**** DATA SECTION ****

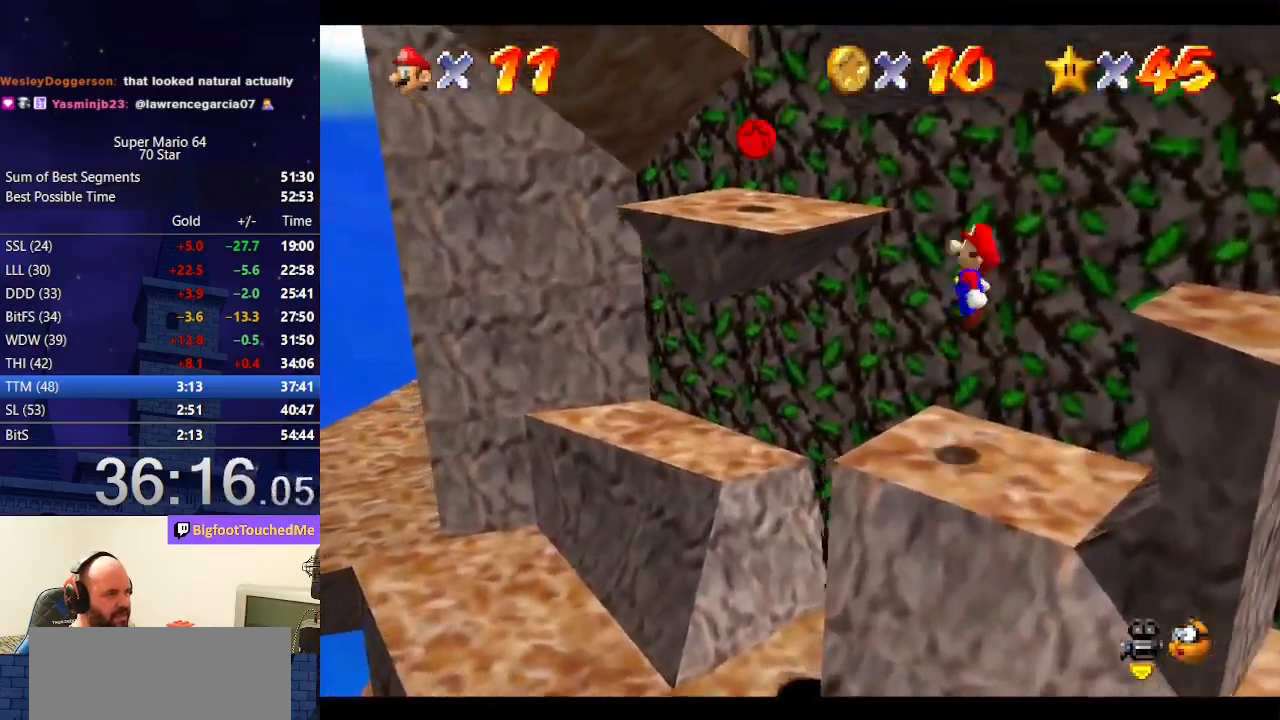
{"buttons": [], "left_stick": "up-left", "events": [[200, "A", "up"]]}
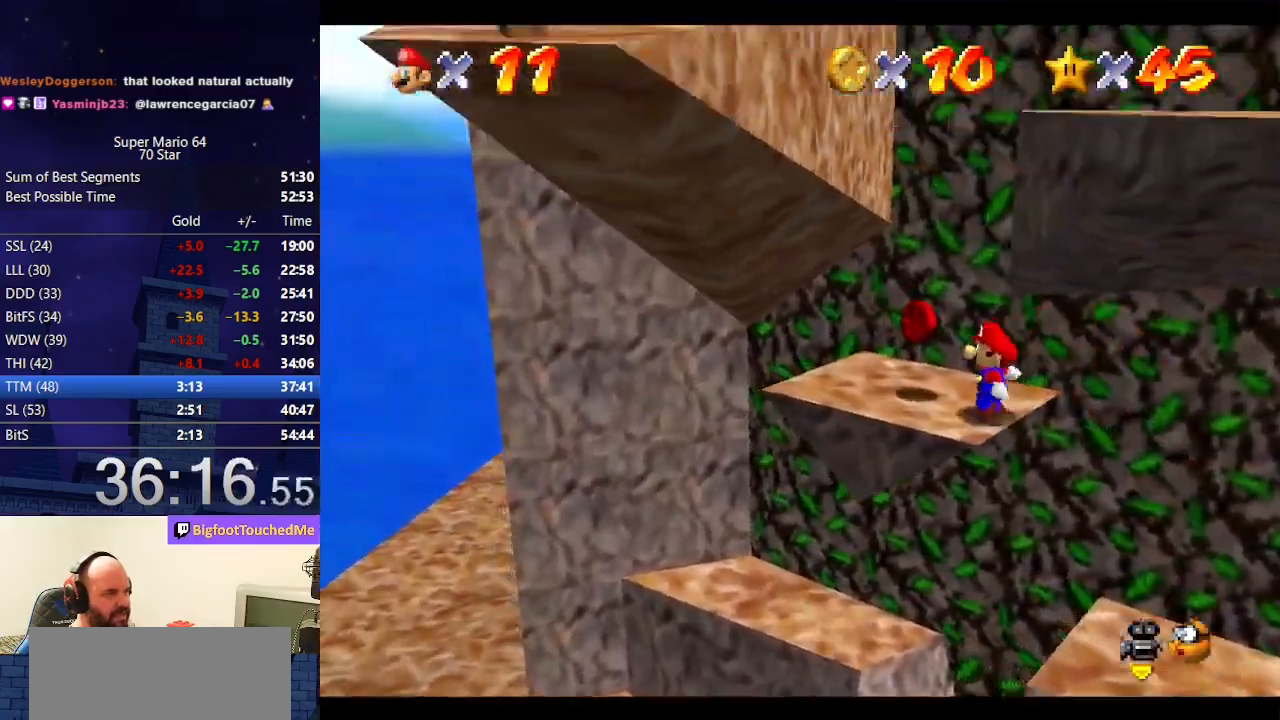
{"buttons": ["A"], "left_stick": "down", "events": [[67, "A", "down"], [233, "left_stick", "left"], [300, "A", "up"], [333, "left_stick", "down"], [367, "A", "down"]]}
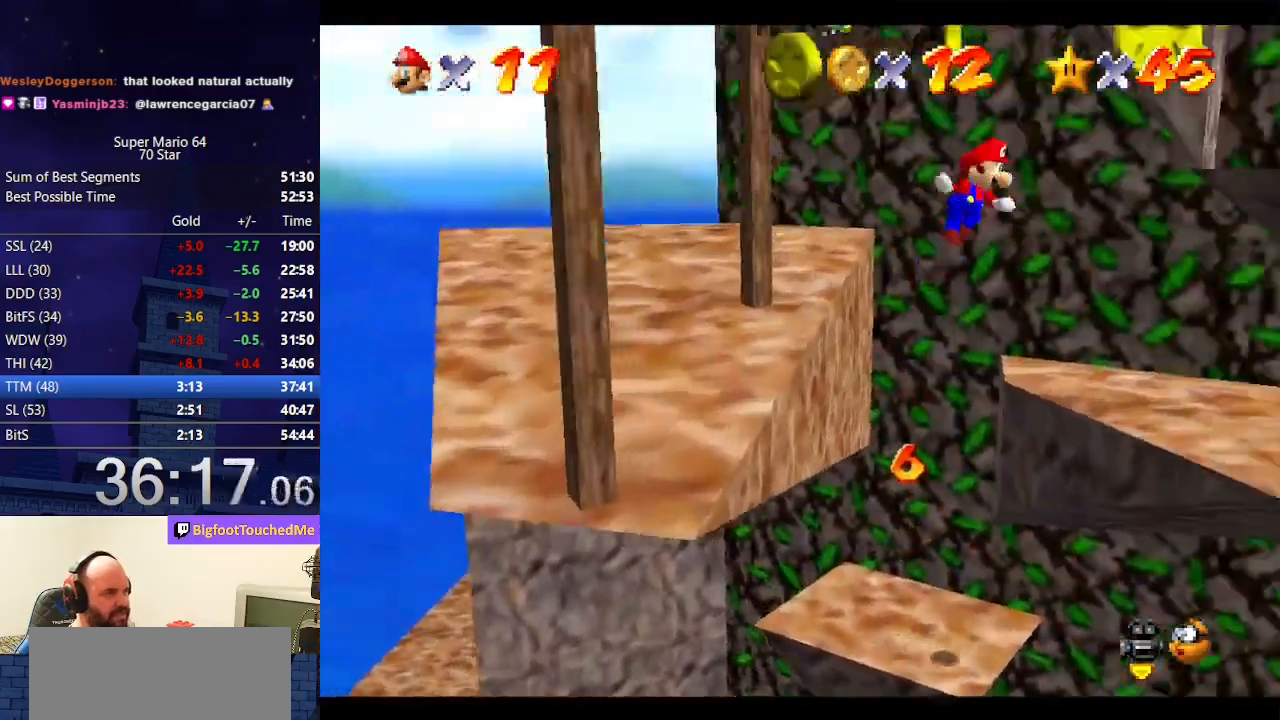
{"buttons": [], "left_stick": "up-left", "events": [[133, "left_stick", "center"], [233, "left_stick", "up"], [400, "A", "up"], [400, "left_stick", "up-left"]]}
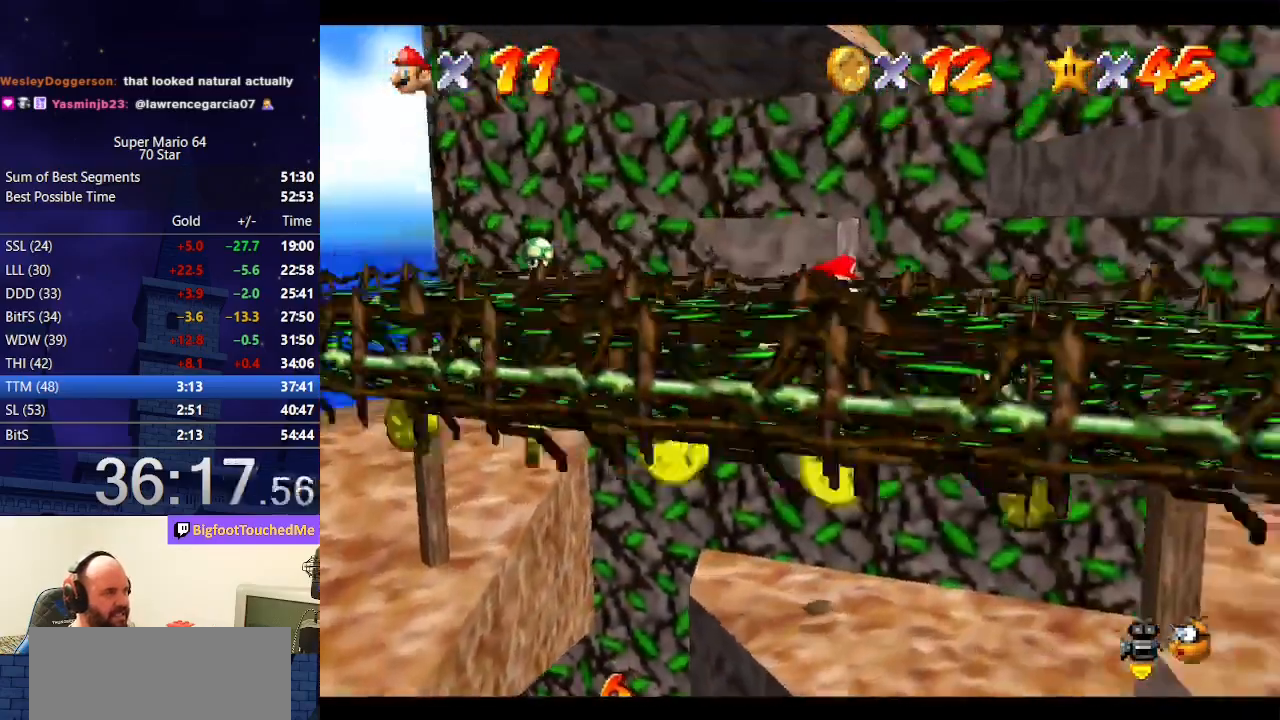
{"buttons": ["A"], "left_stick": "right", "events": [[167, "left_stick", "center"], [267, "A", "down"], [367, "left_stick", "right"]]}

****

**TASK GOAL**.
From the listing, reproduce every line where the word "center" is present.

**RESULT OF THIS TASK**.
{"buttons": [], "left_stick": "up-left", "events": [[133, "left_stick", "center"], [233, "left_stick", "up"], [400, "A", "up"], [400, "left_stick", "up-left"]]}
{"buttons": ["A"], "left_stick": "right", "events": [[167, "left_stick", "center"], [267, "A", "down"], [367, "left_stick", "right"]]}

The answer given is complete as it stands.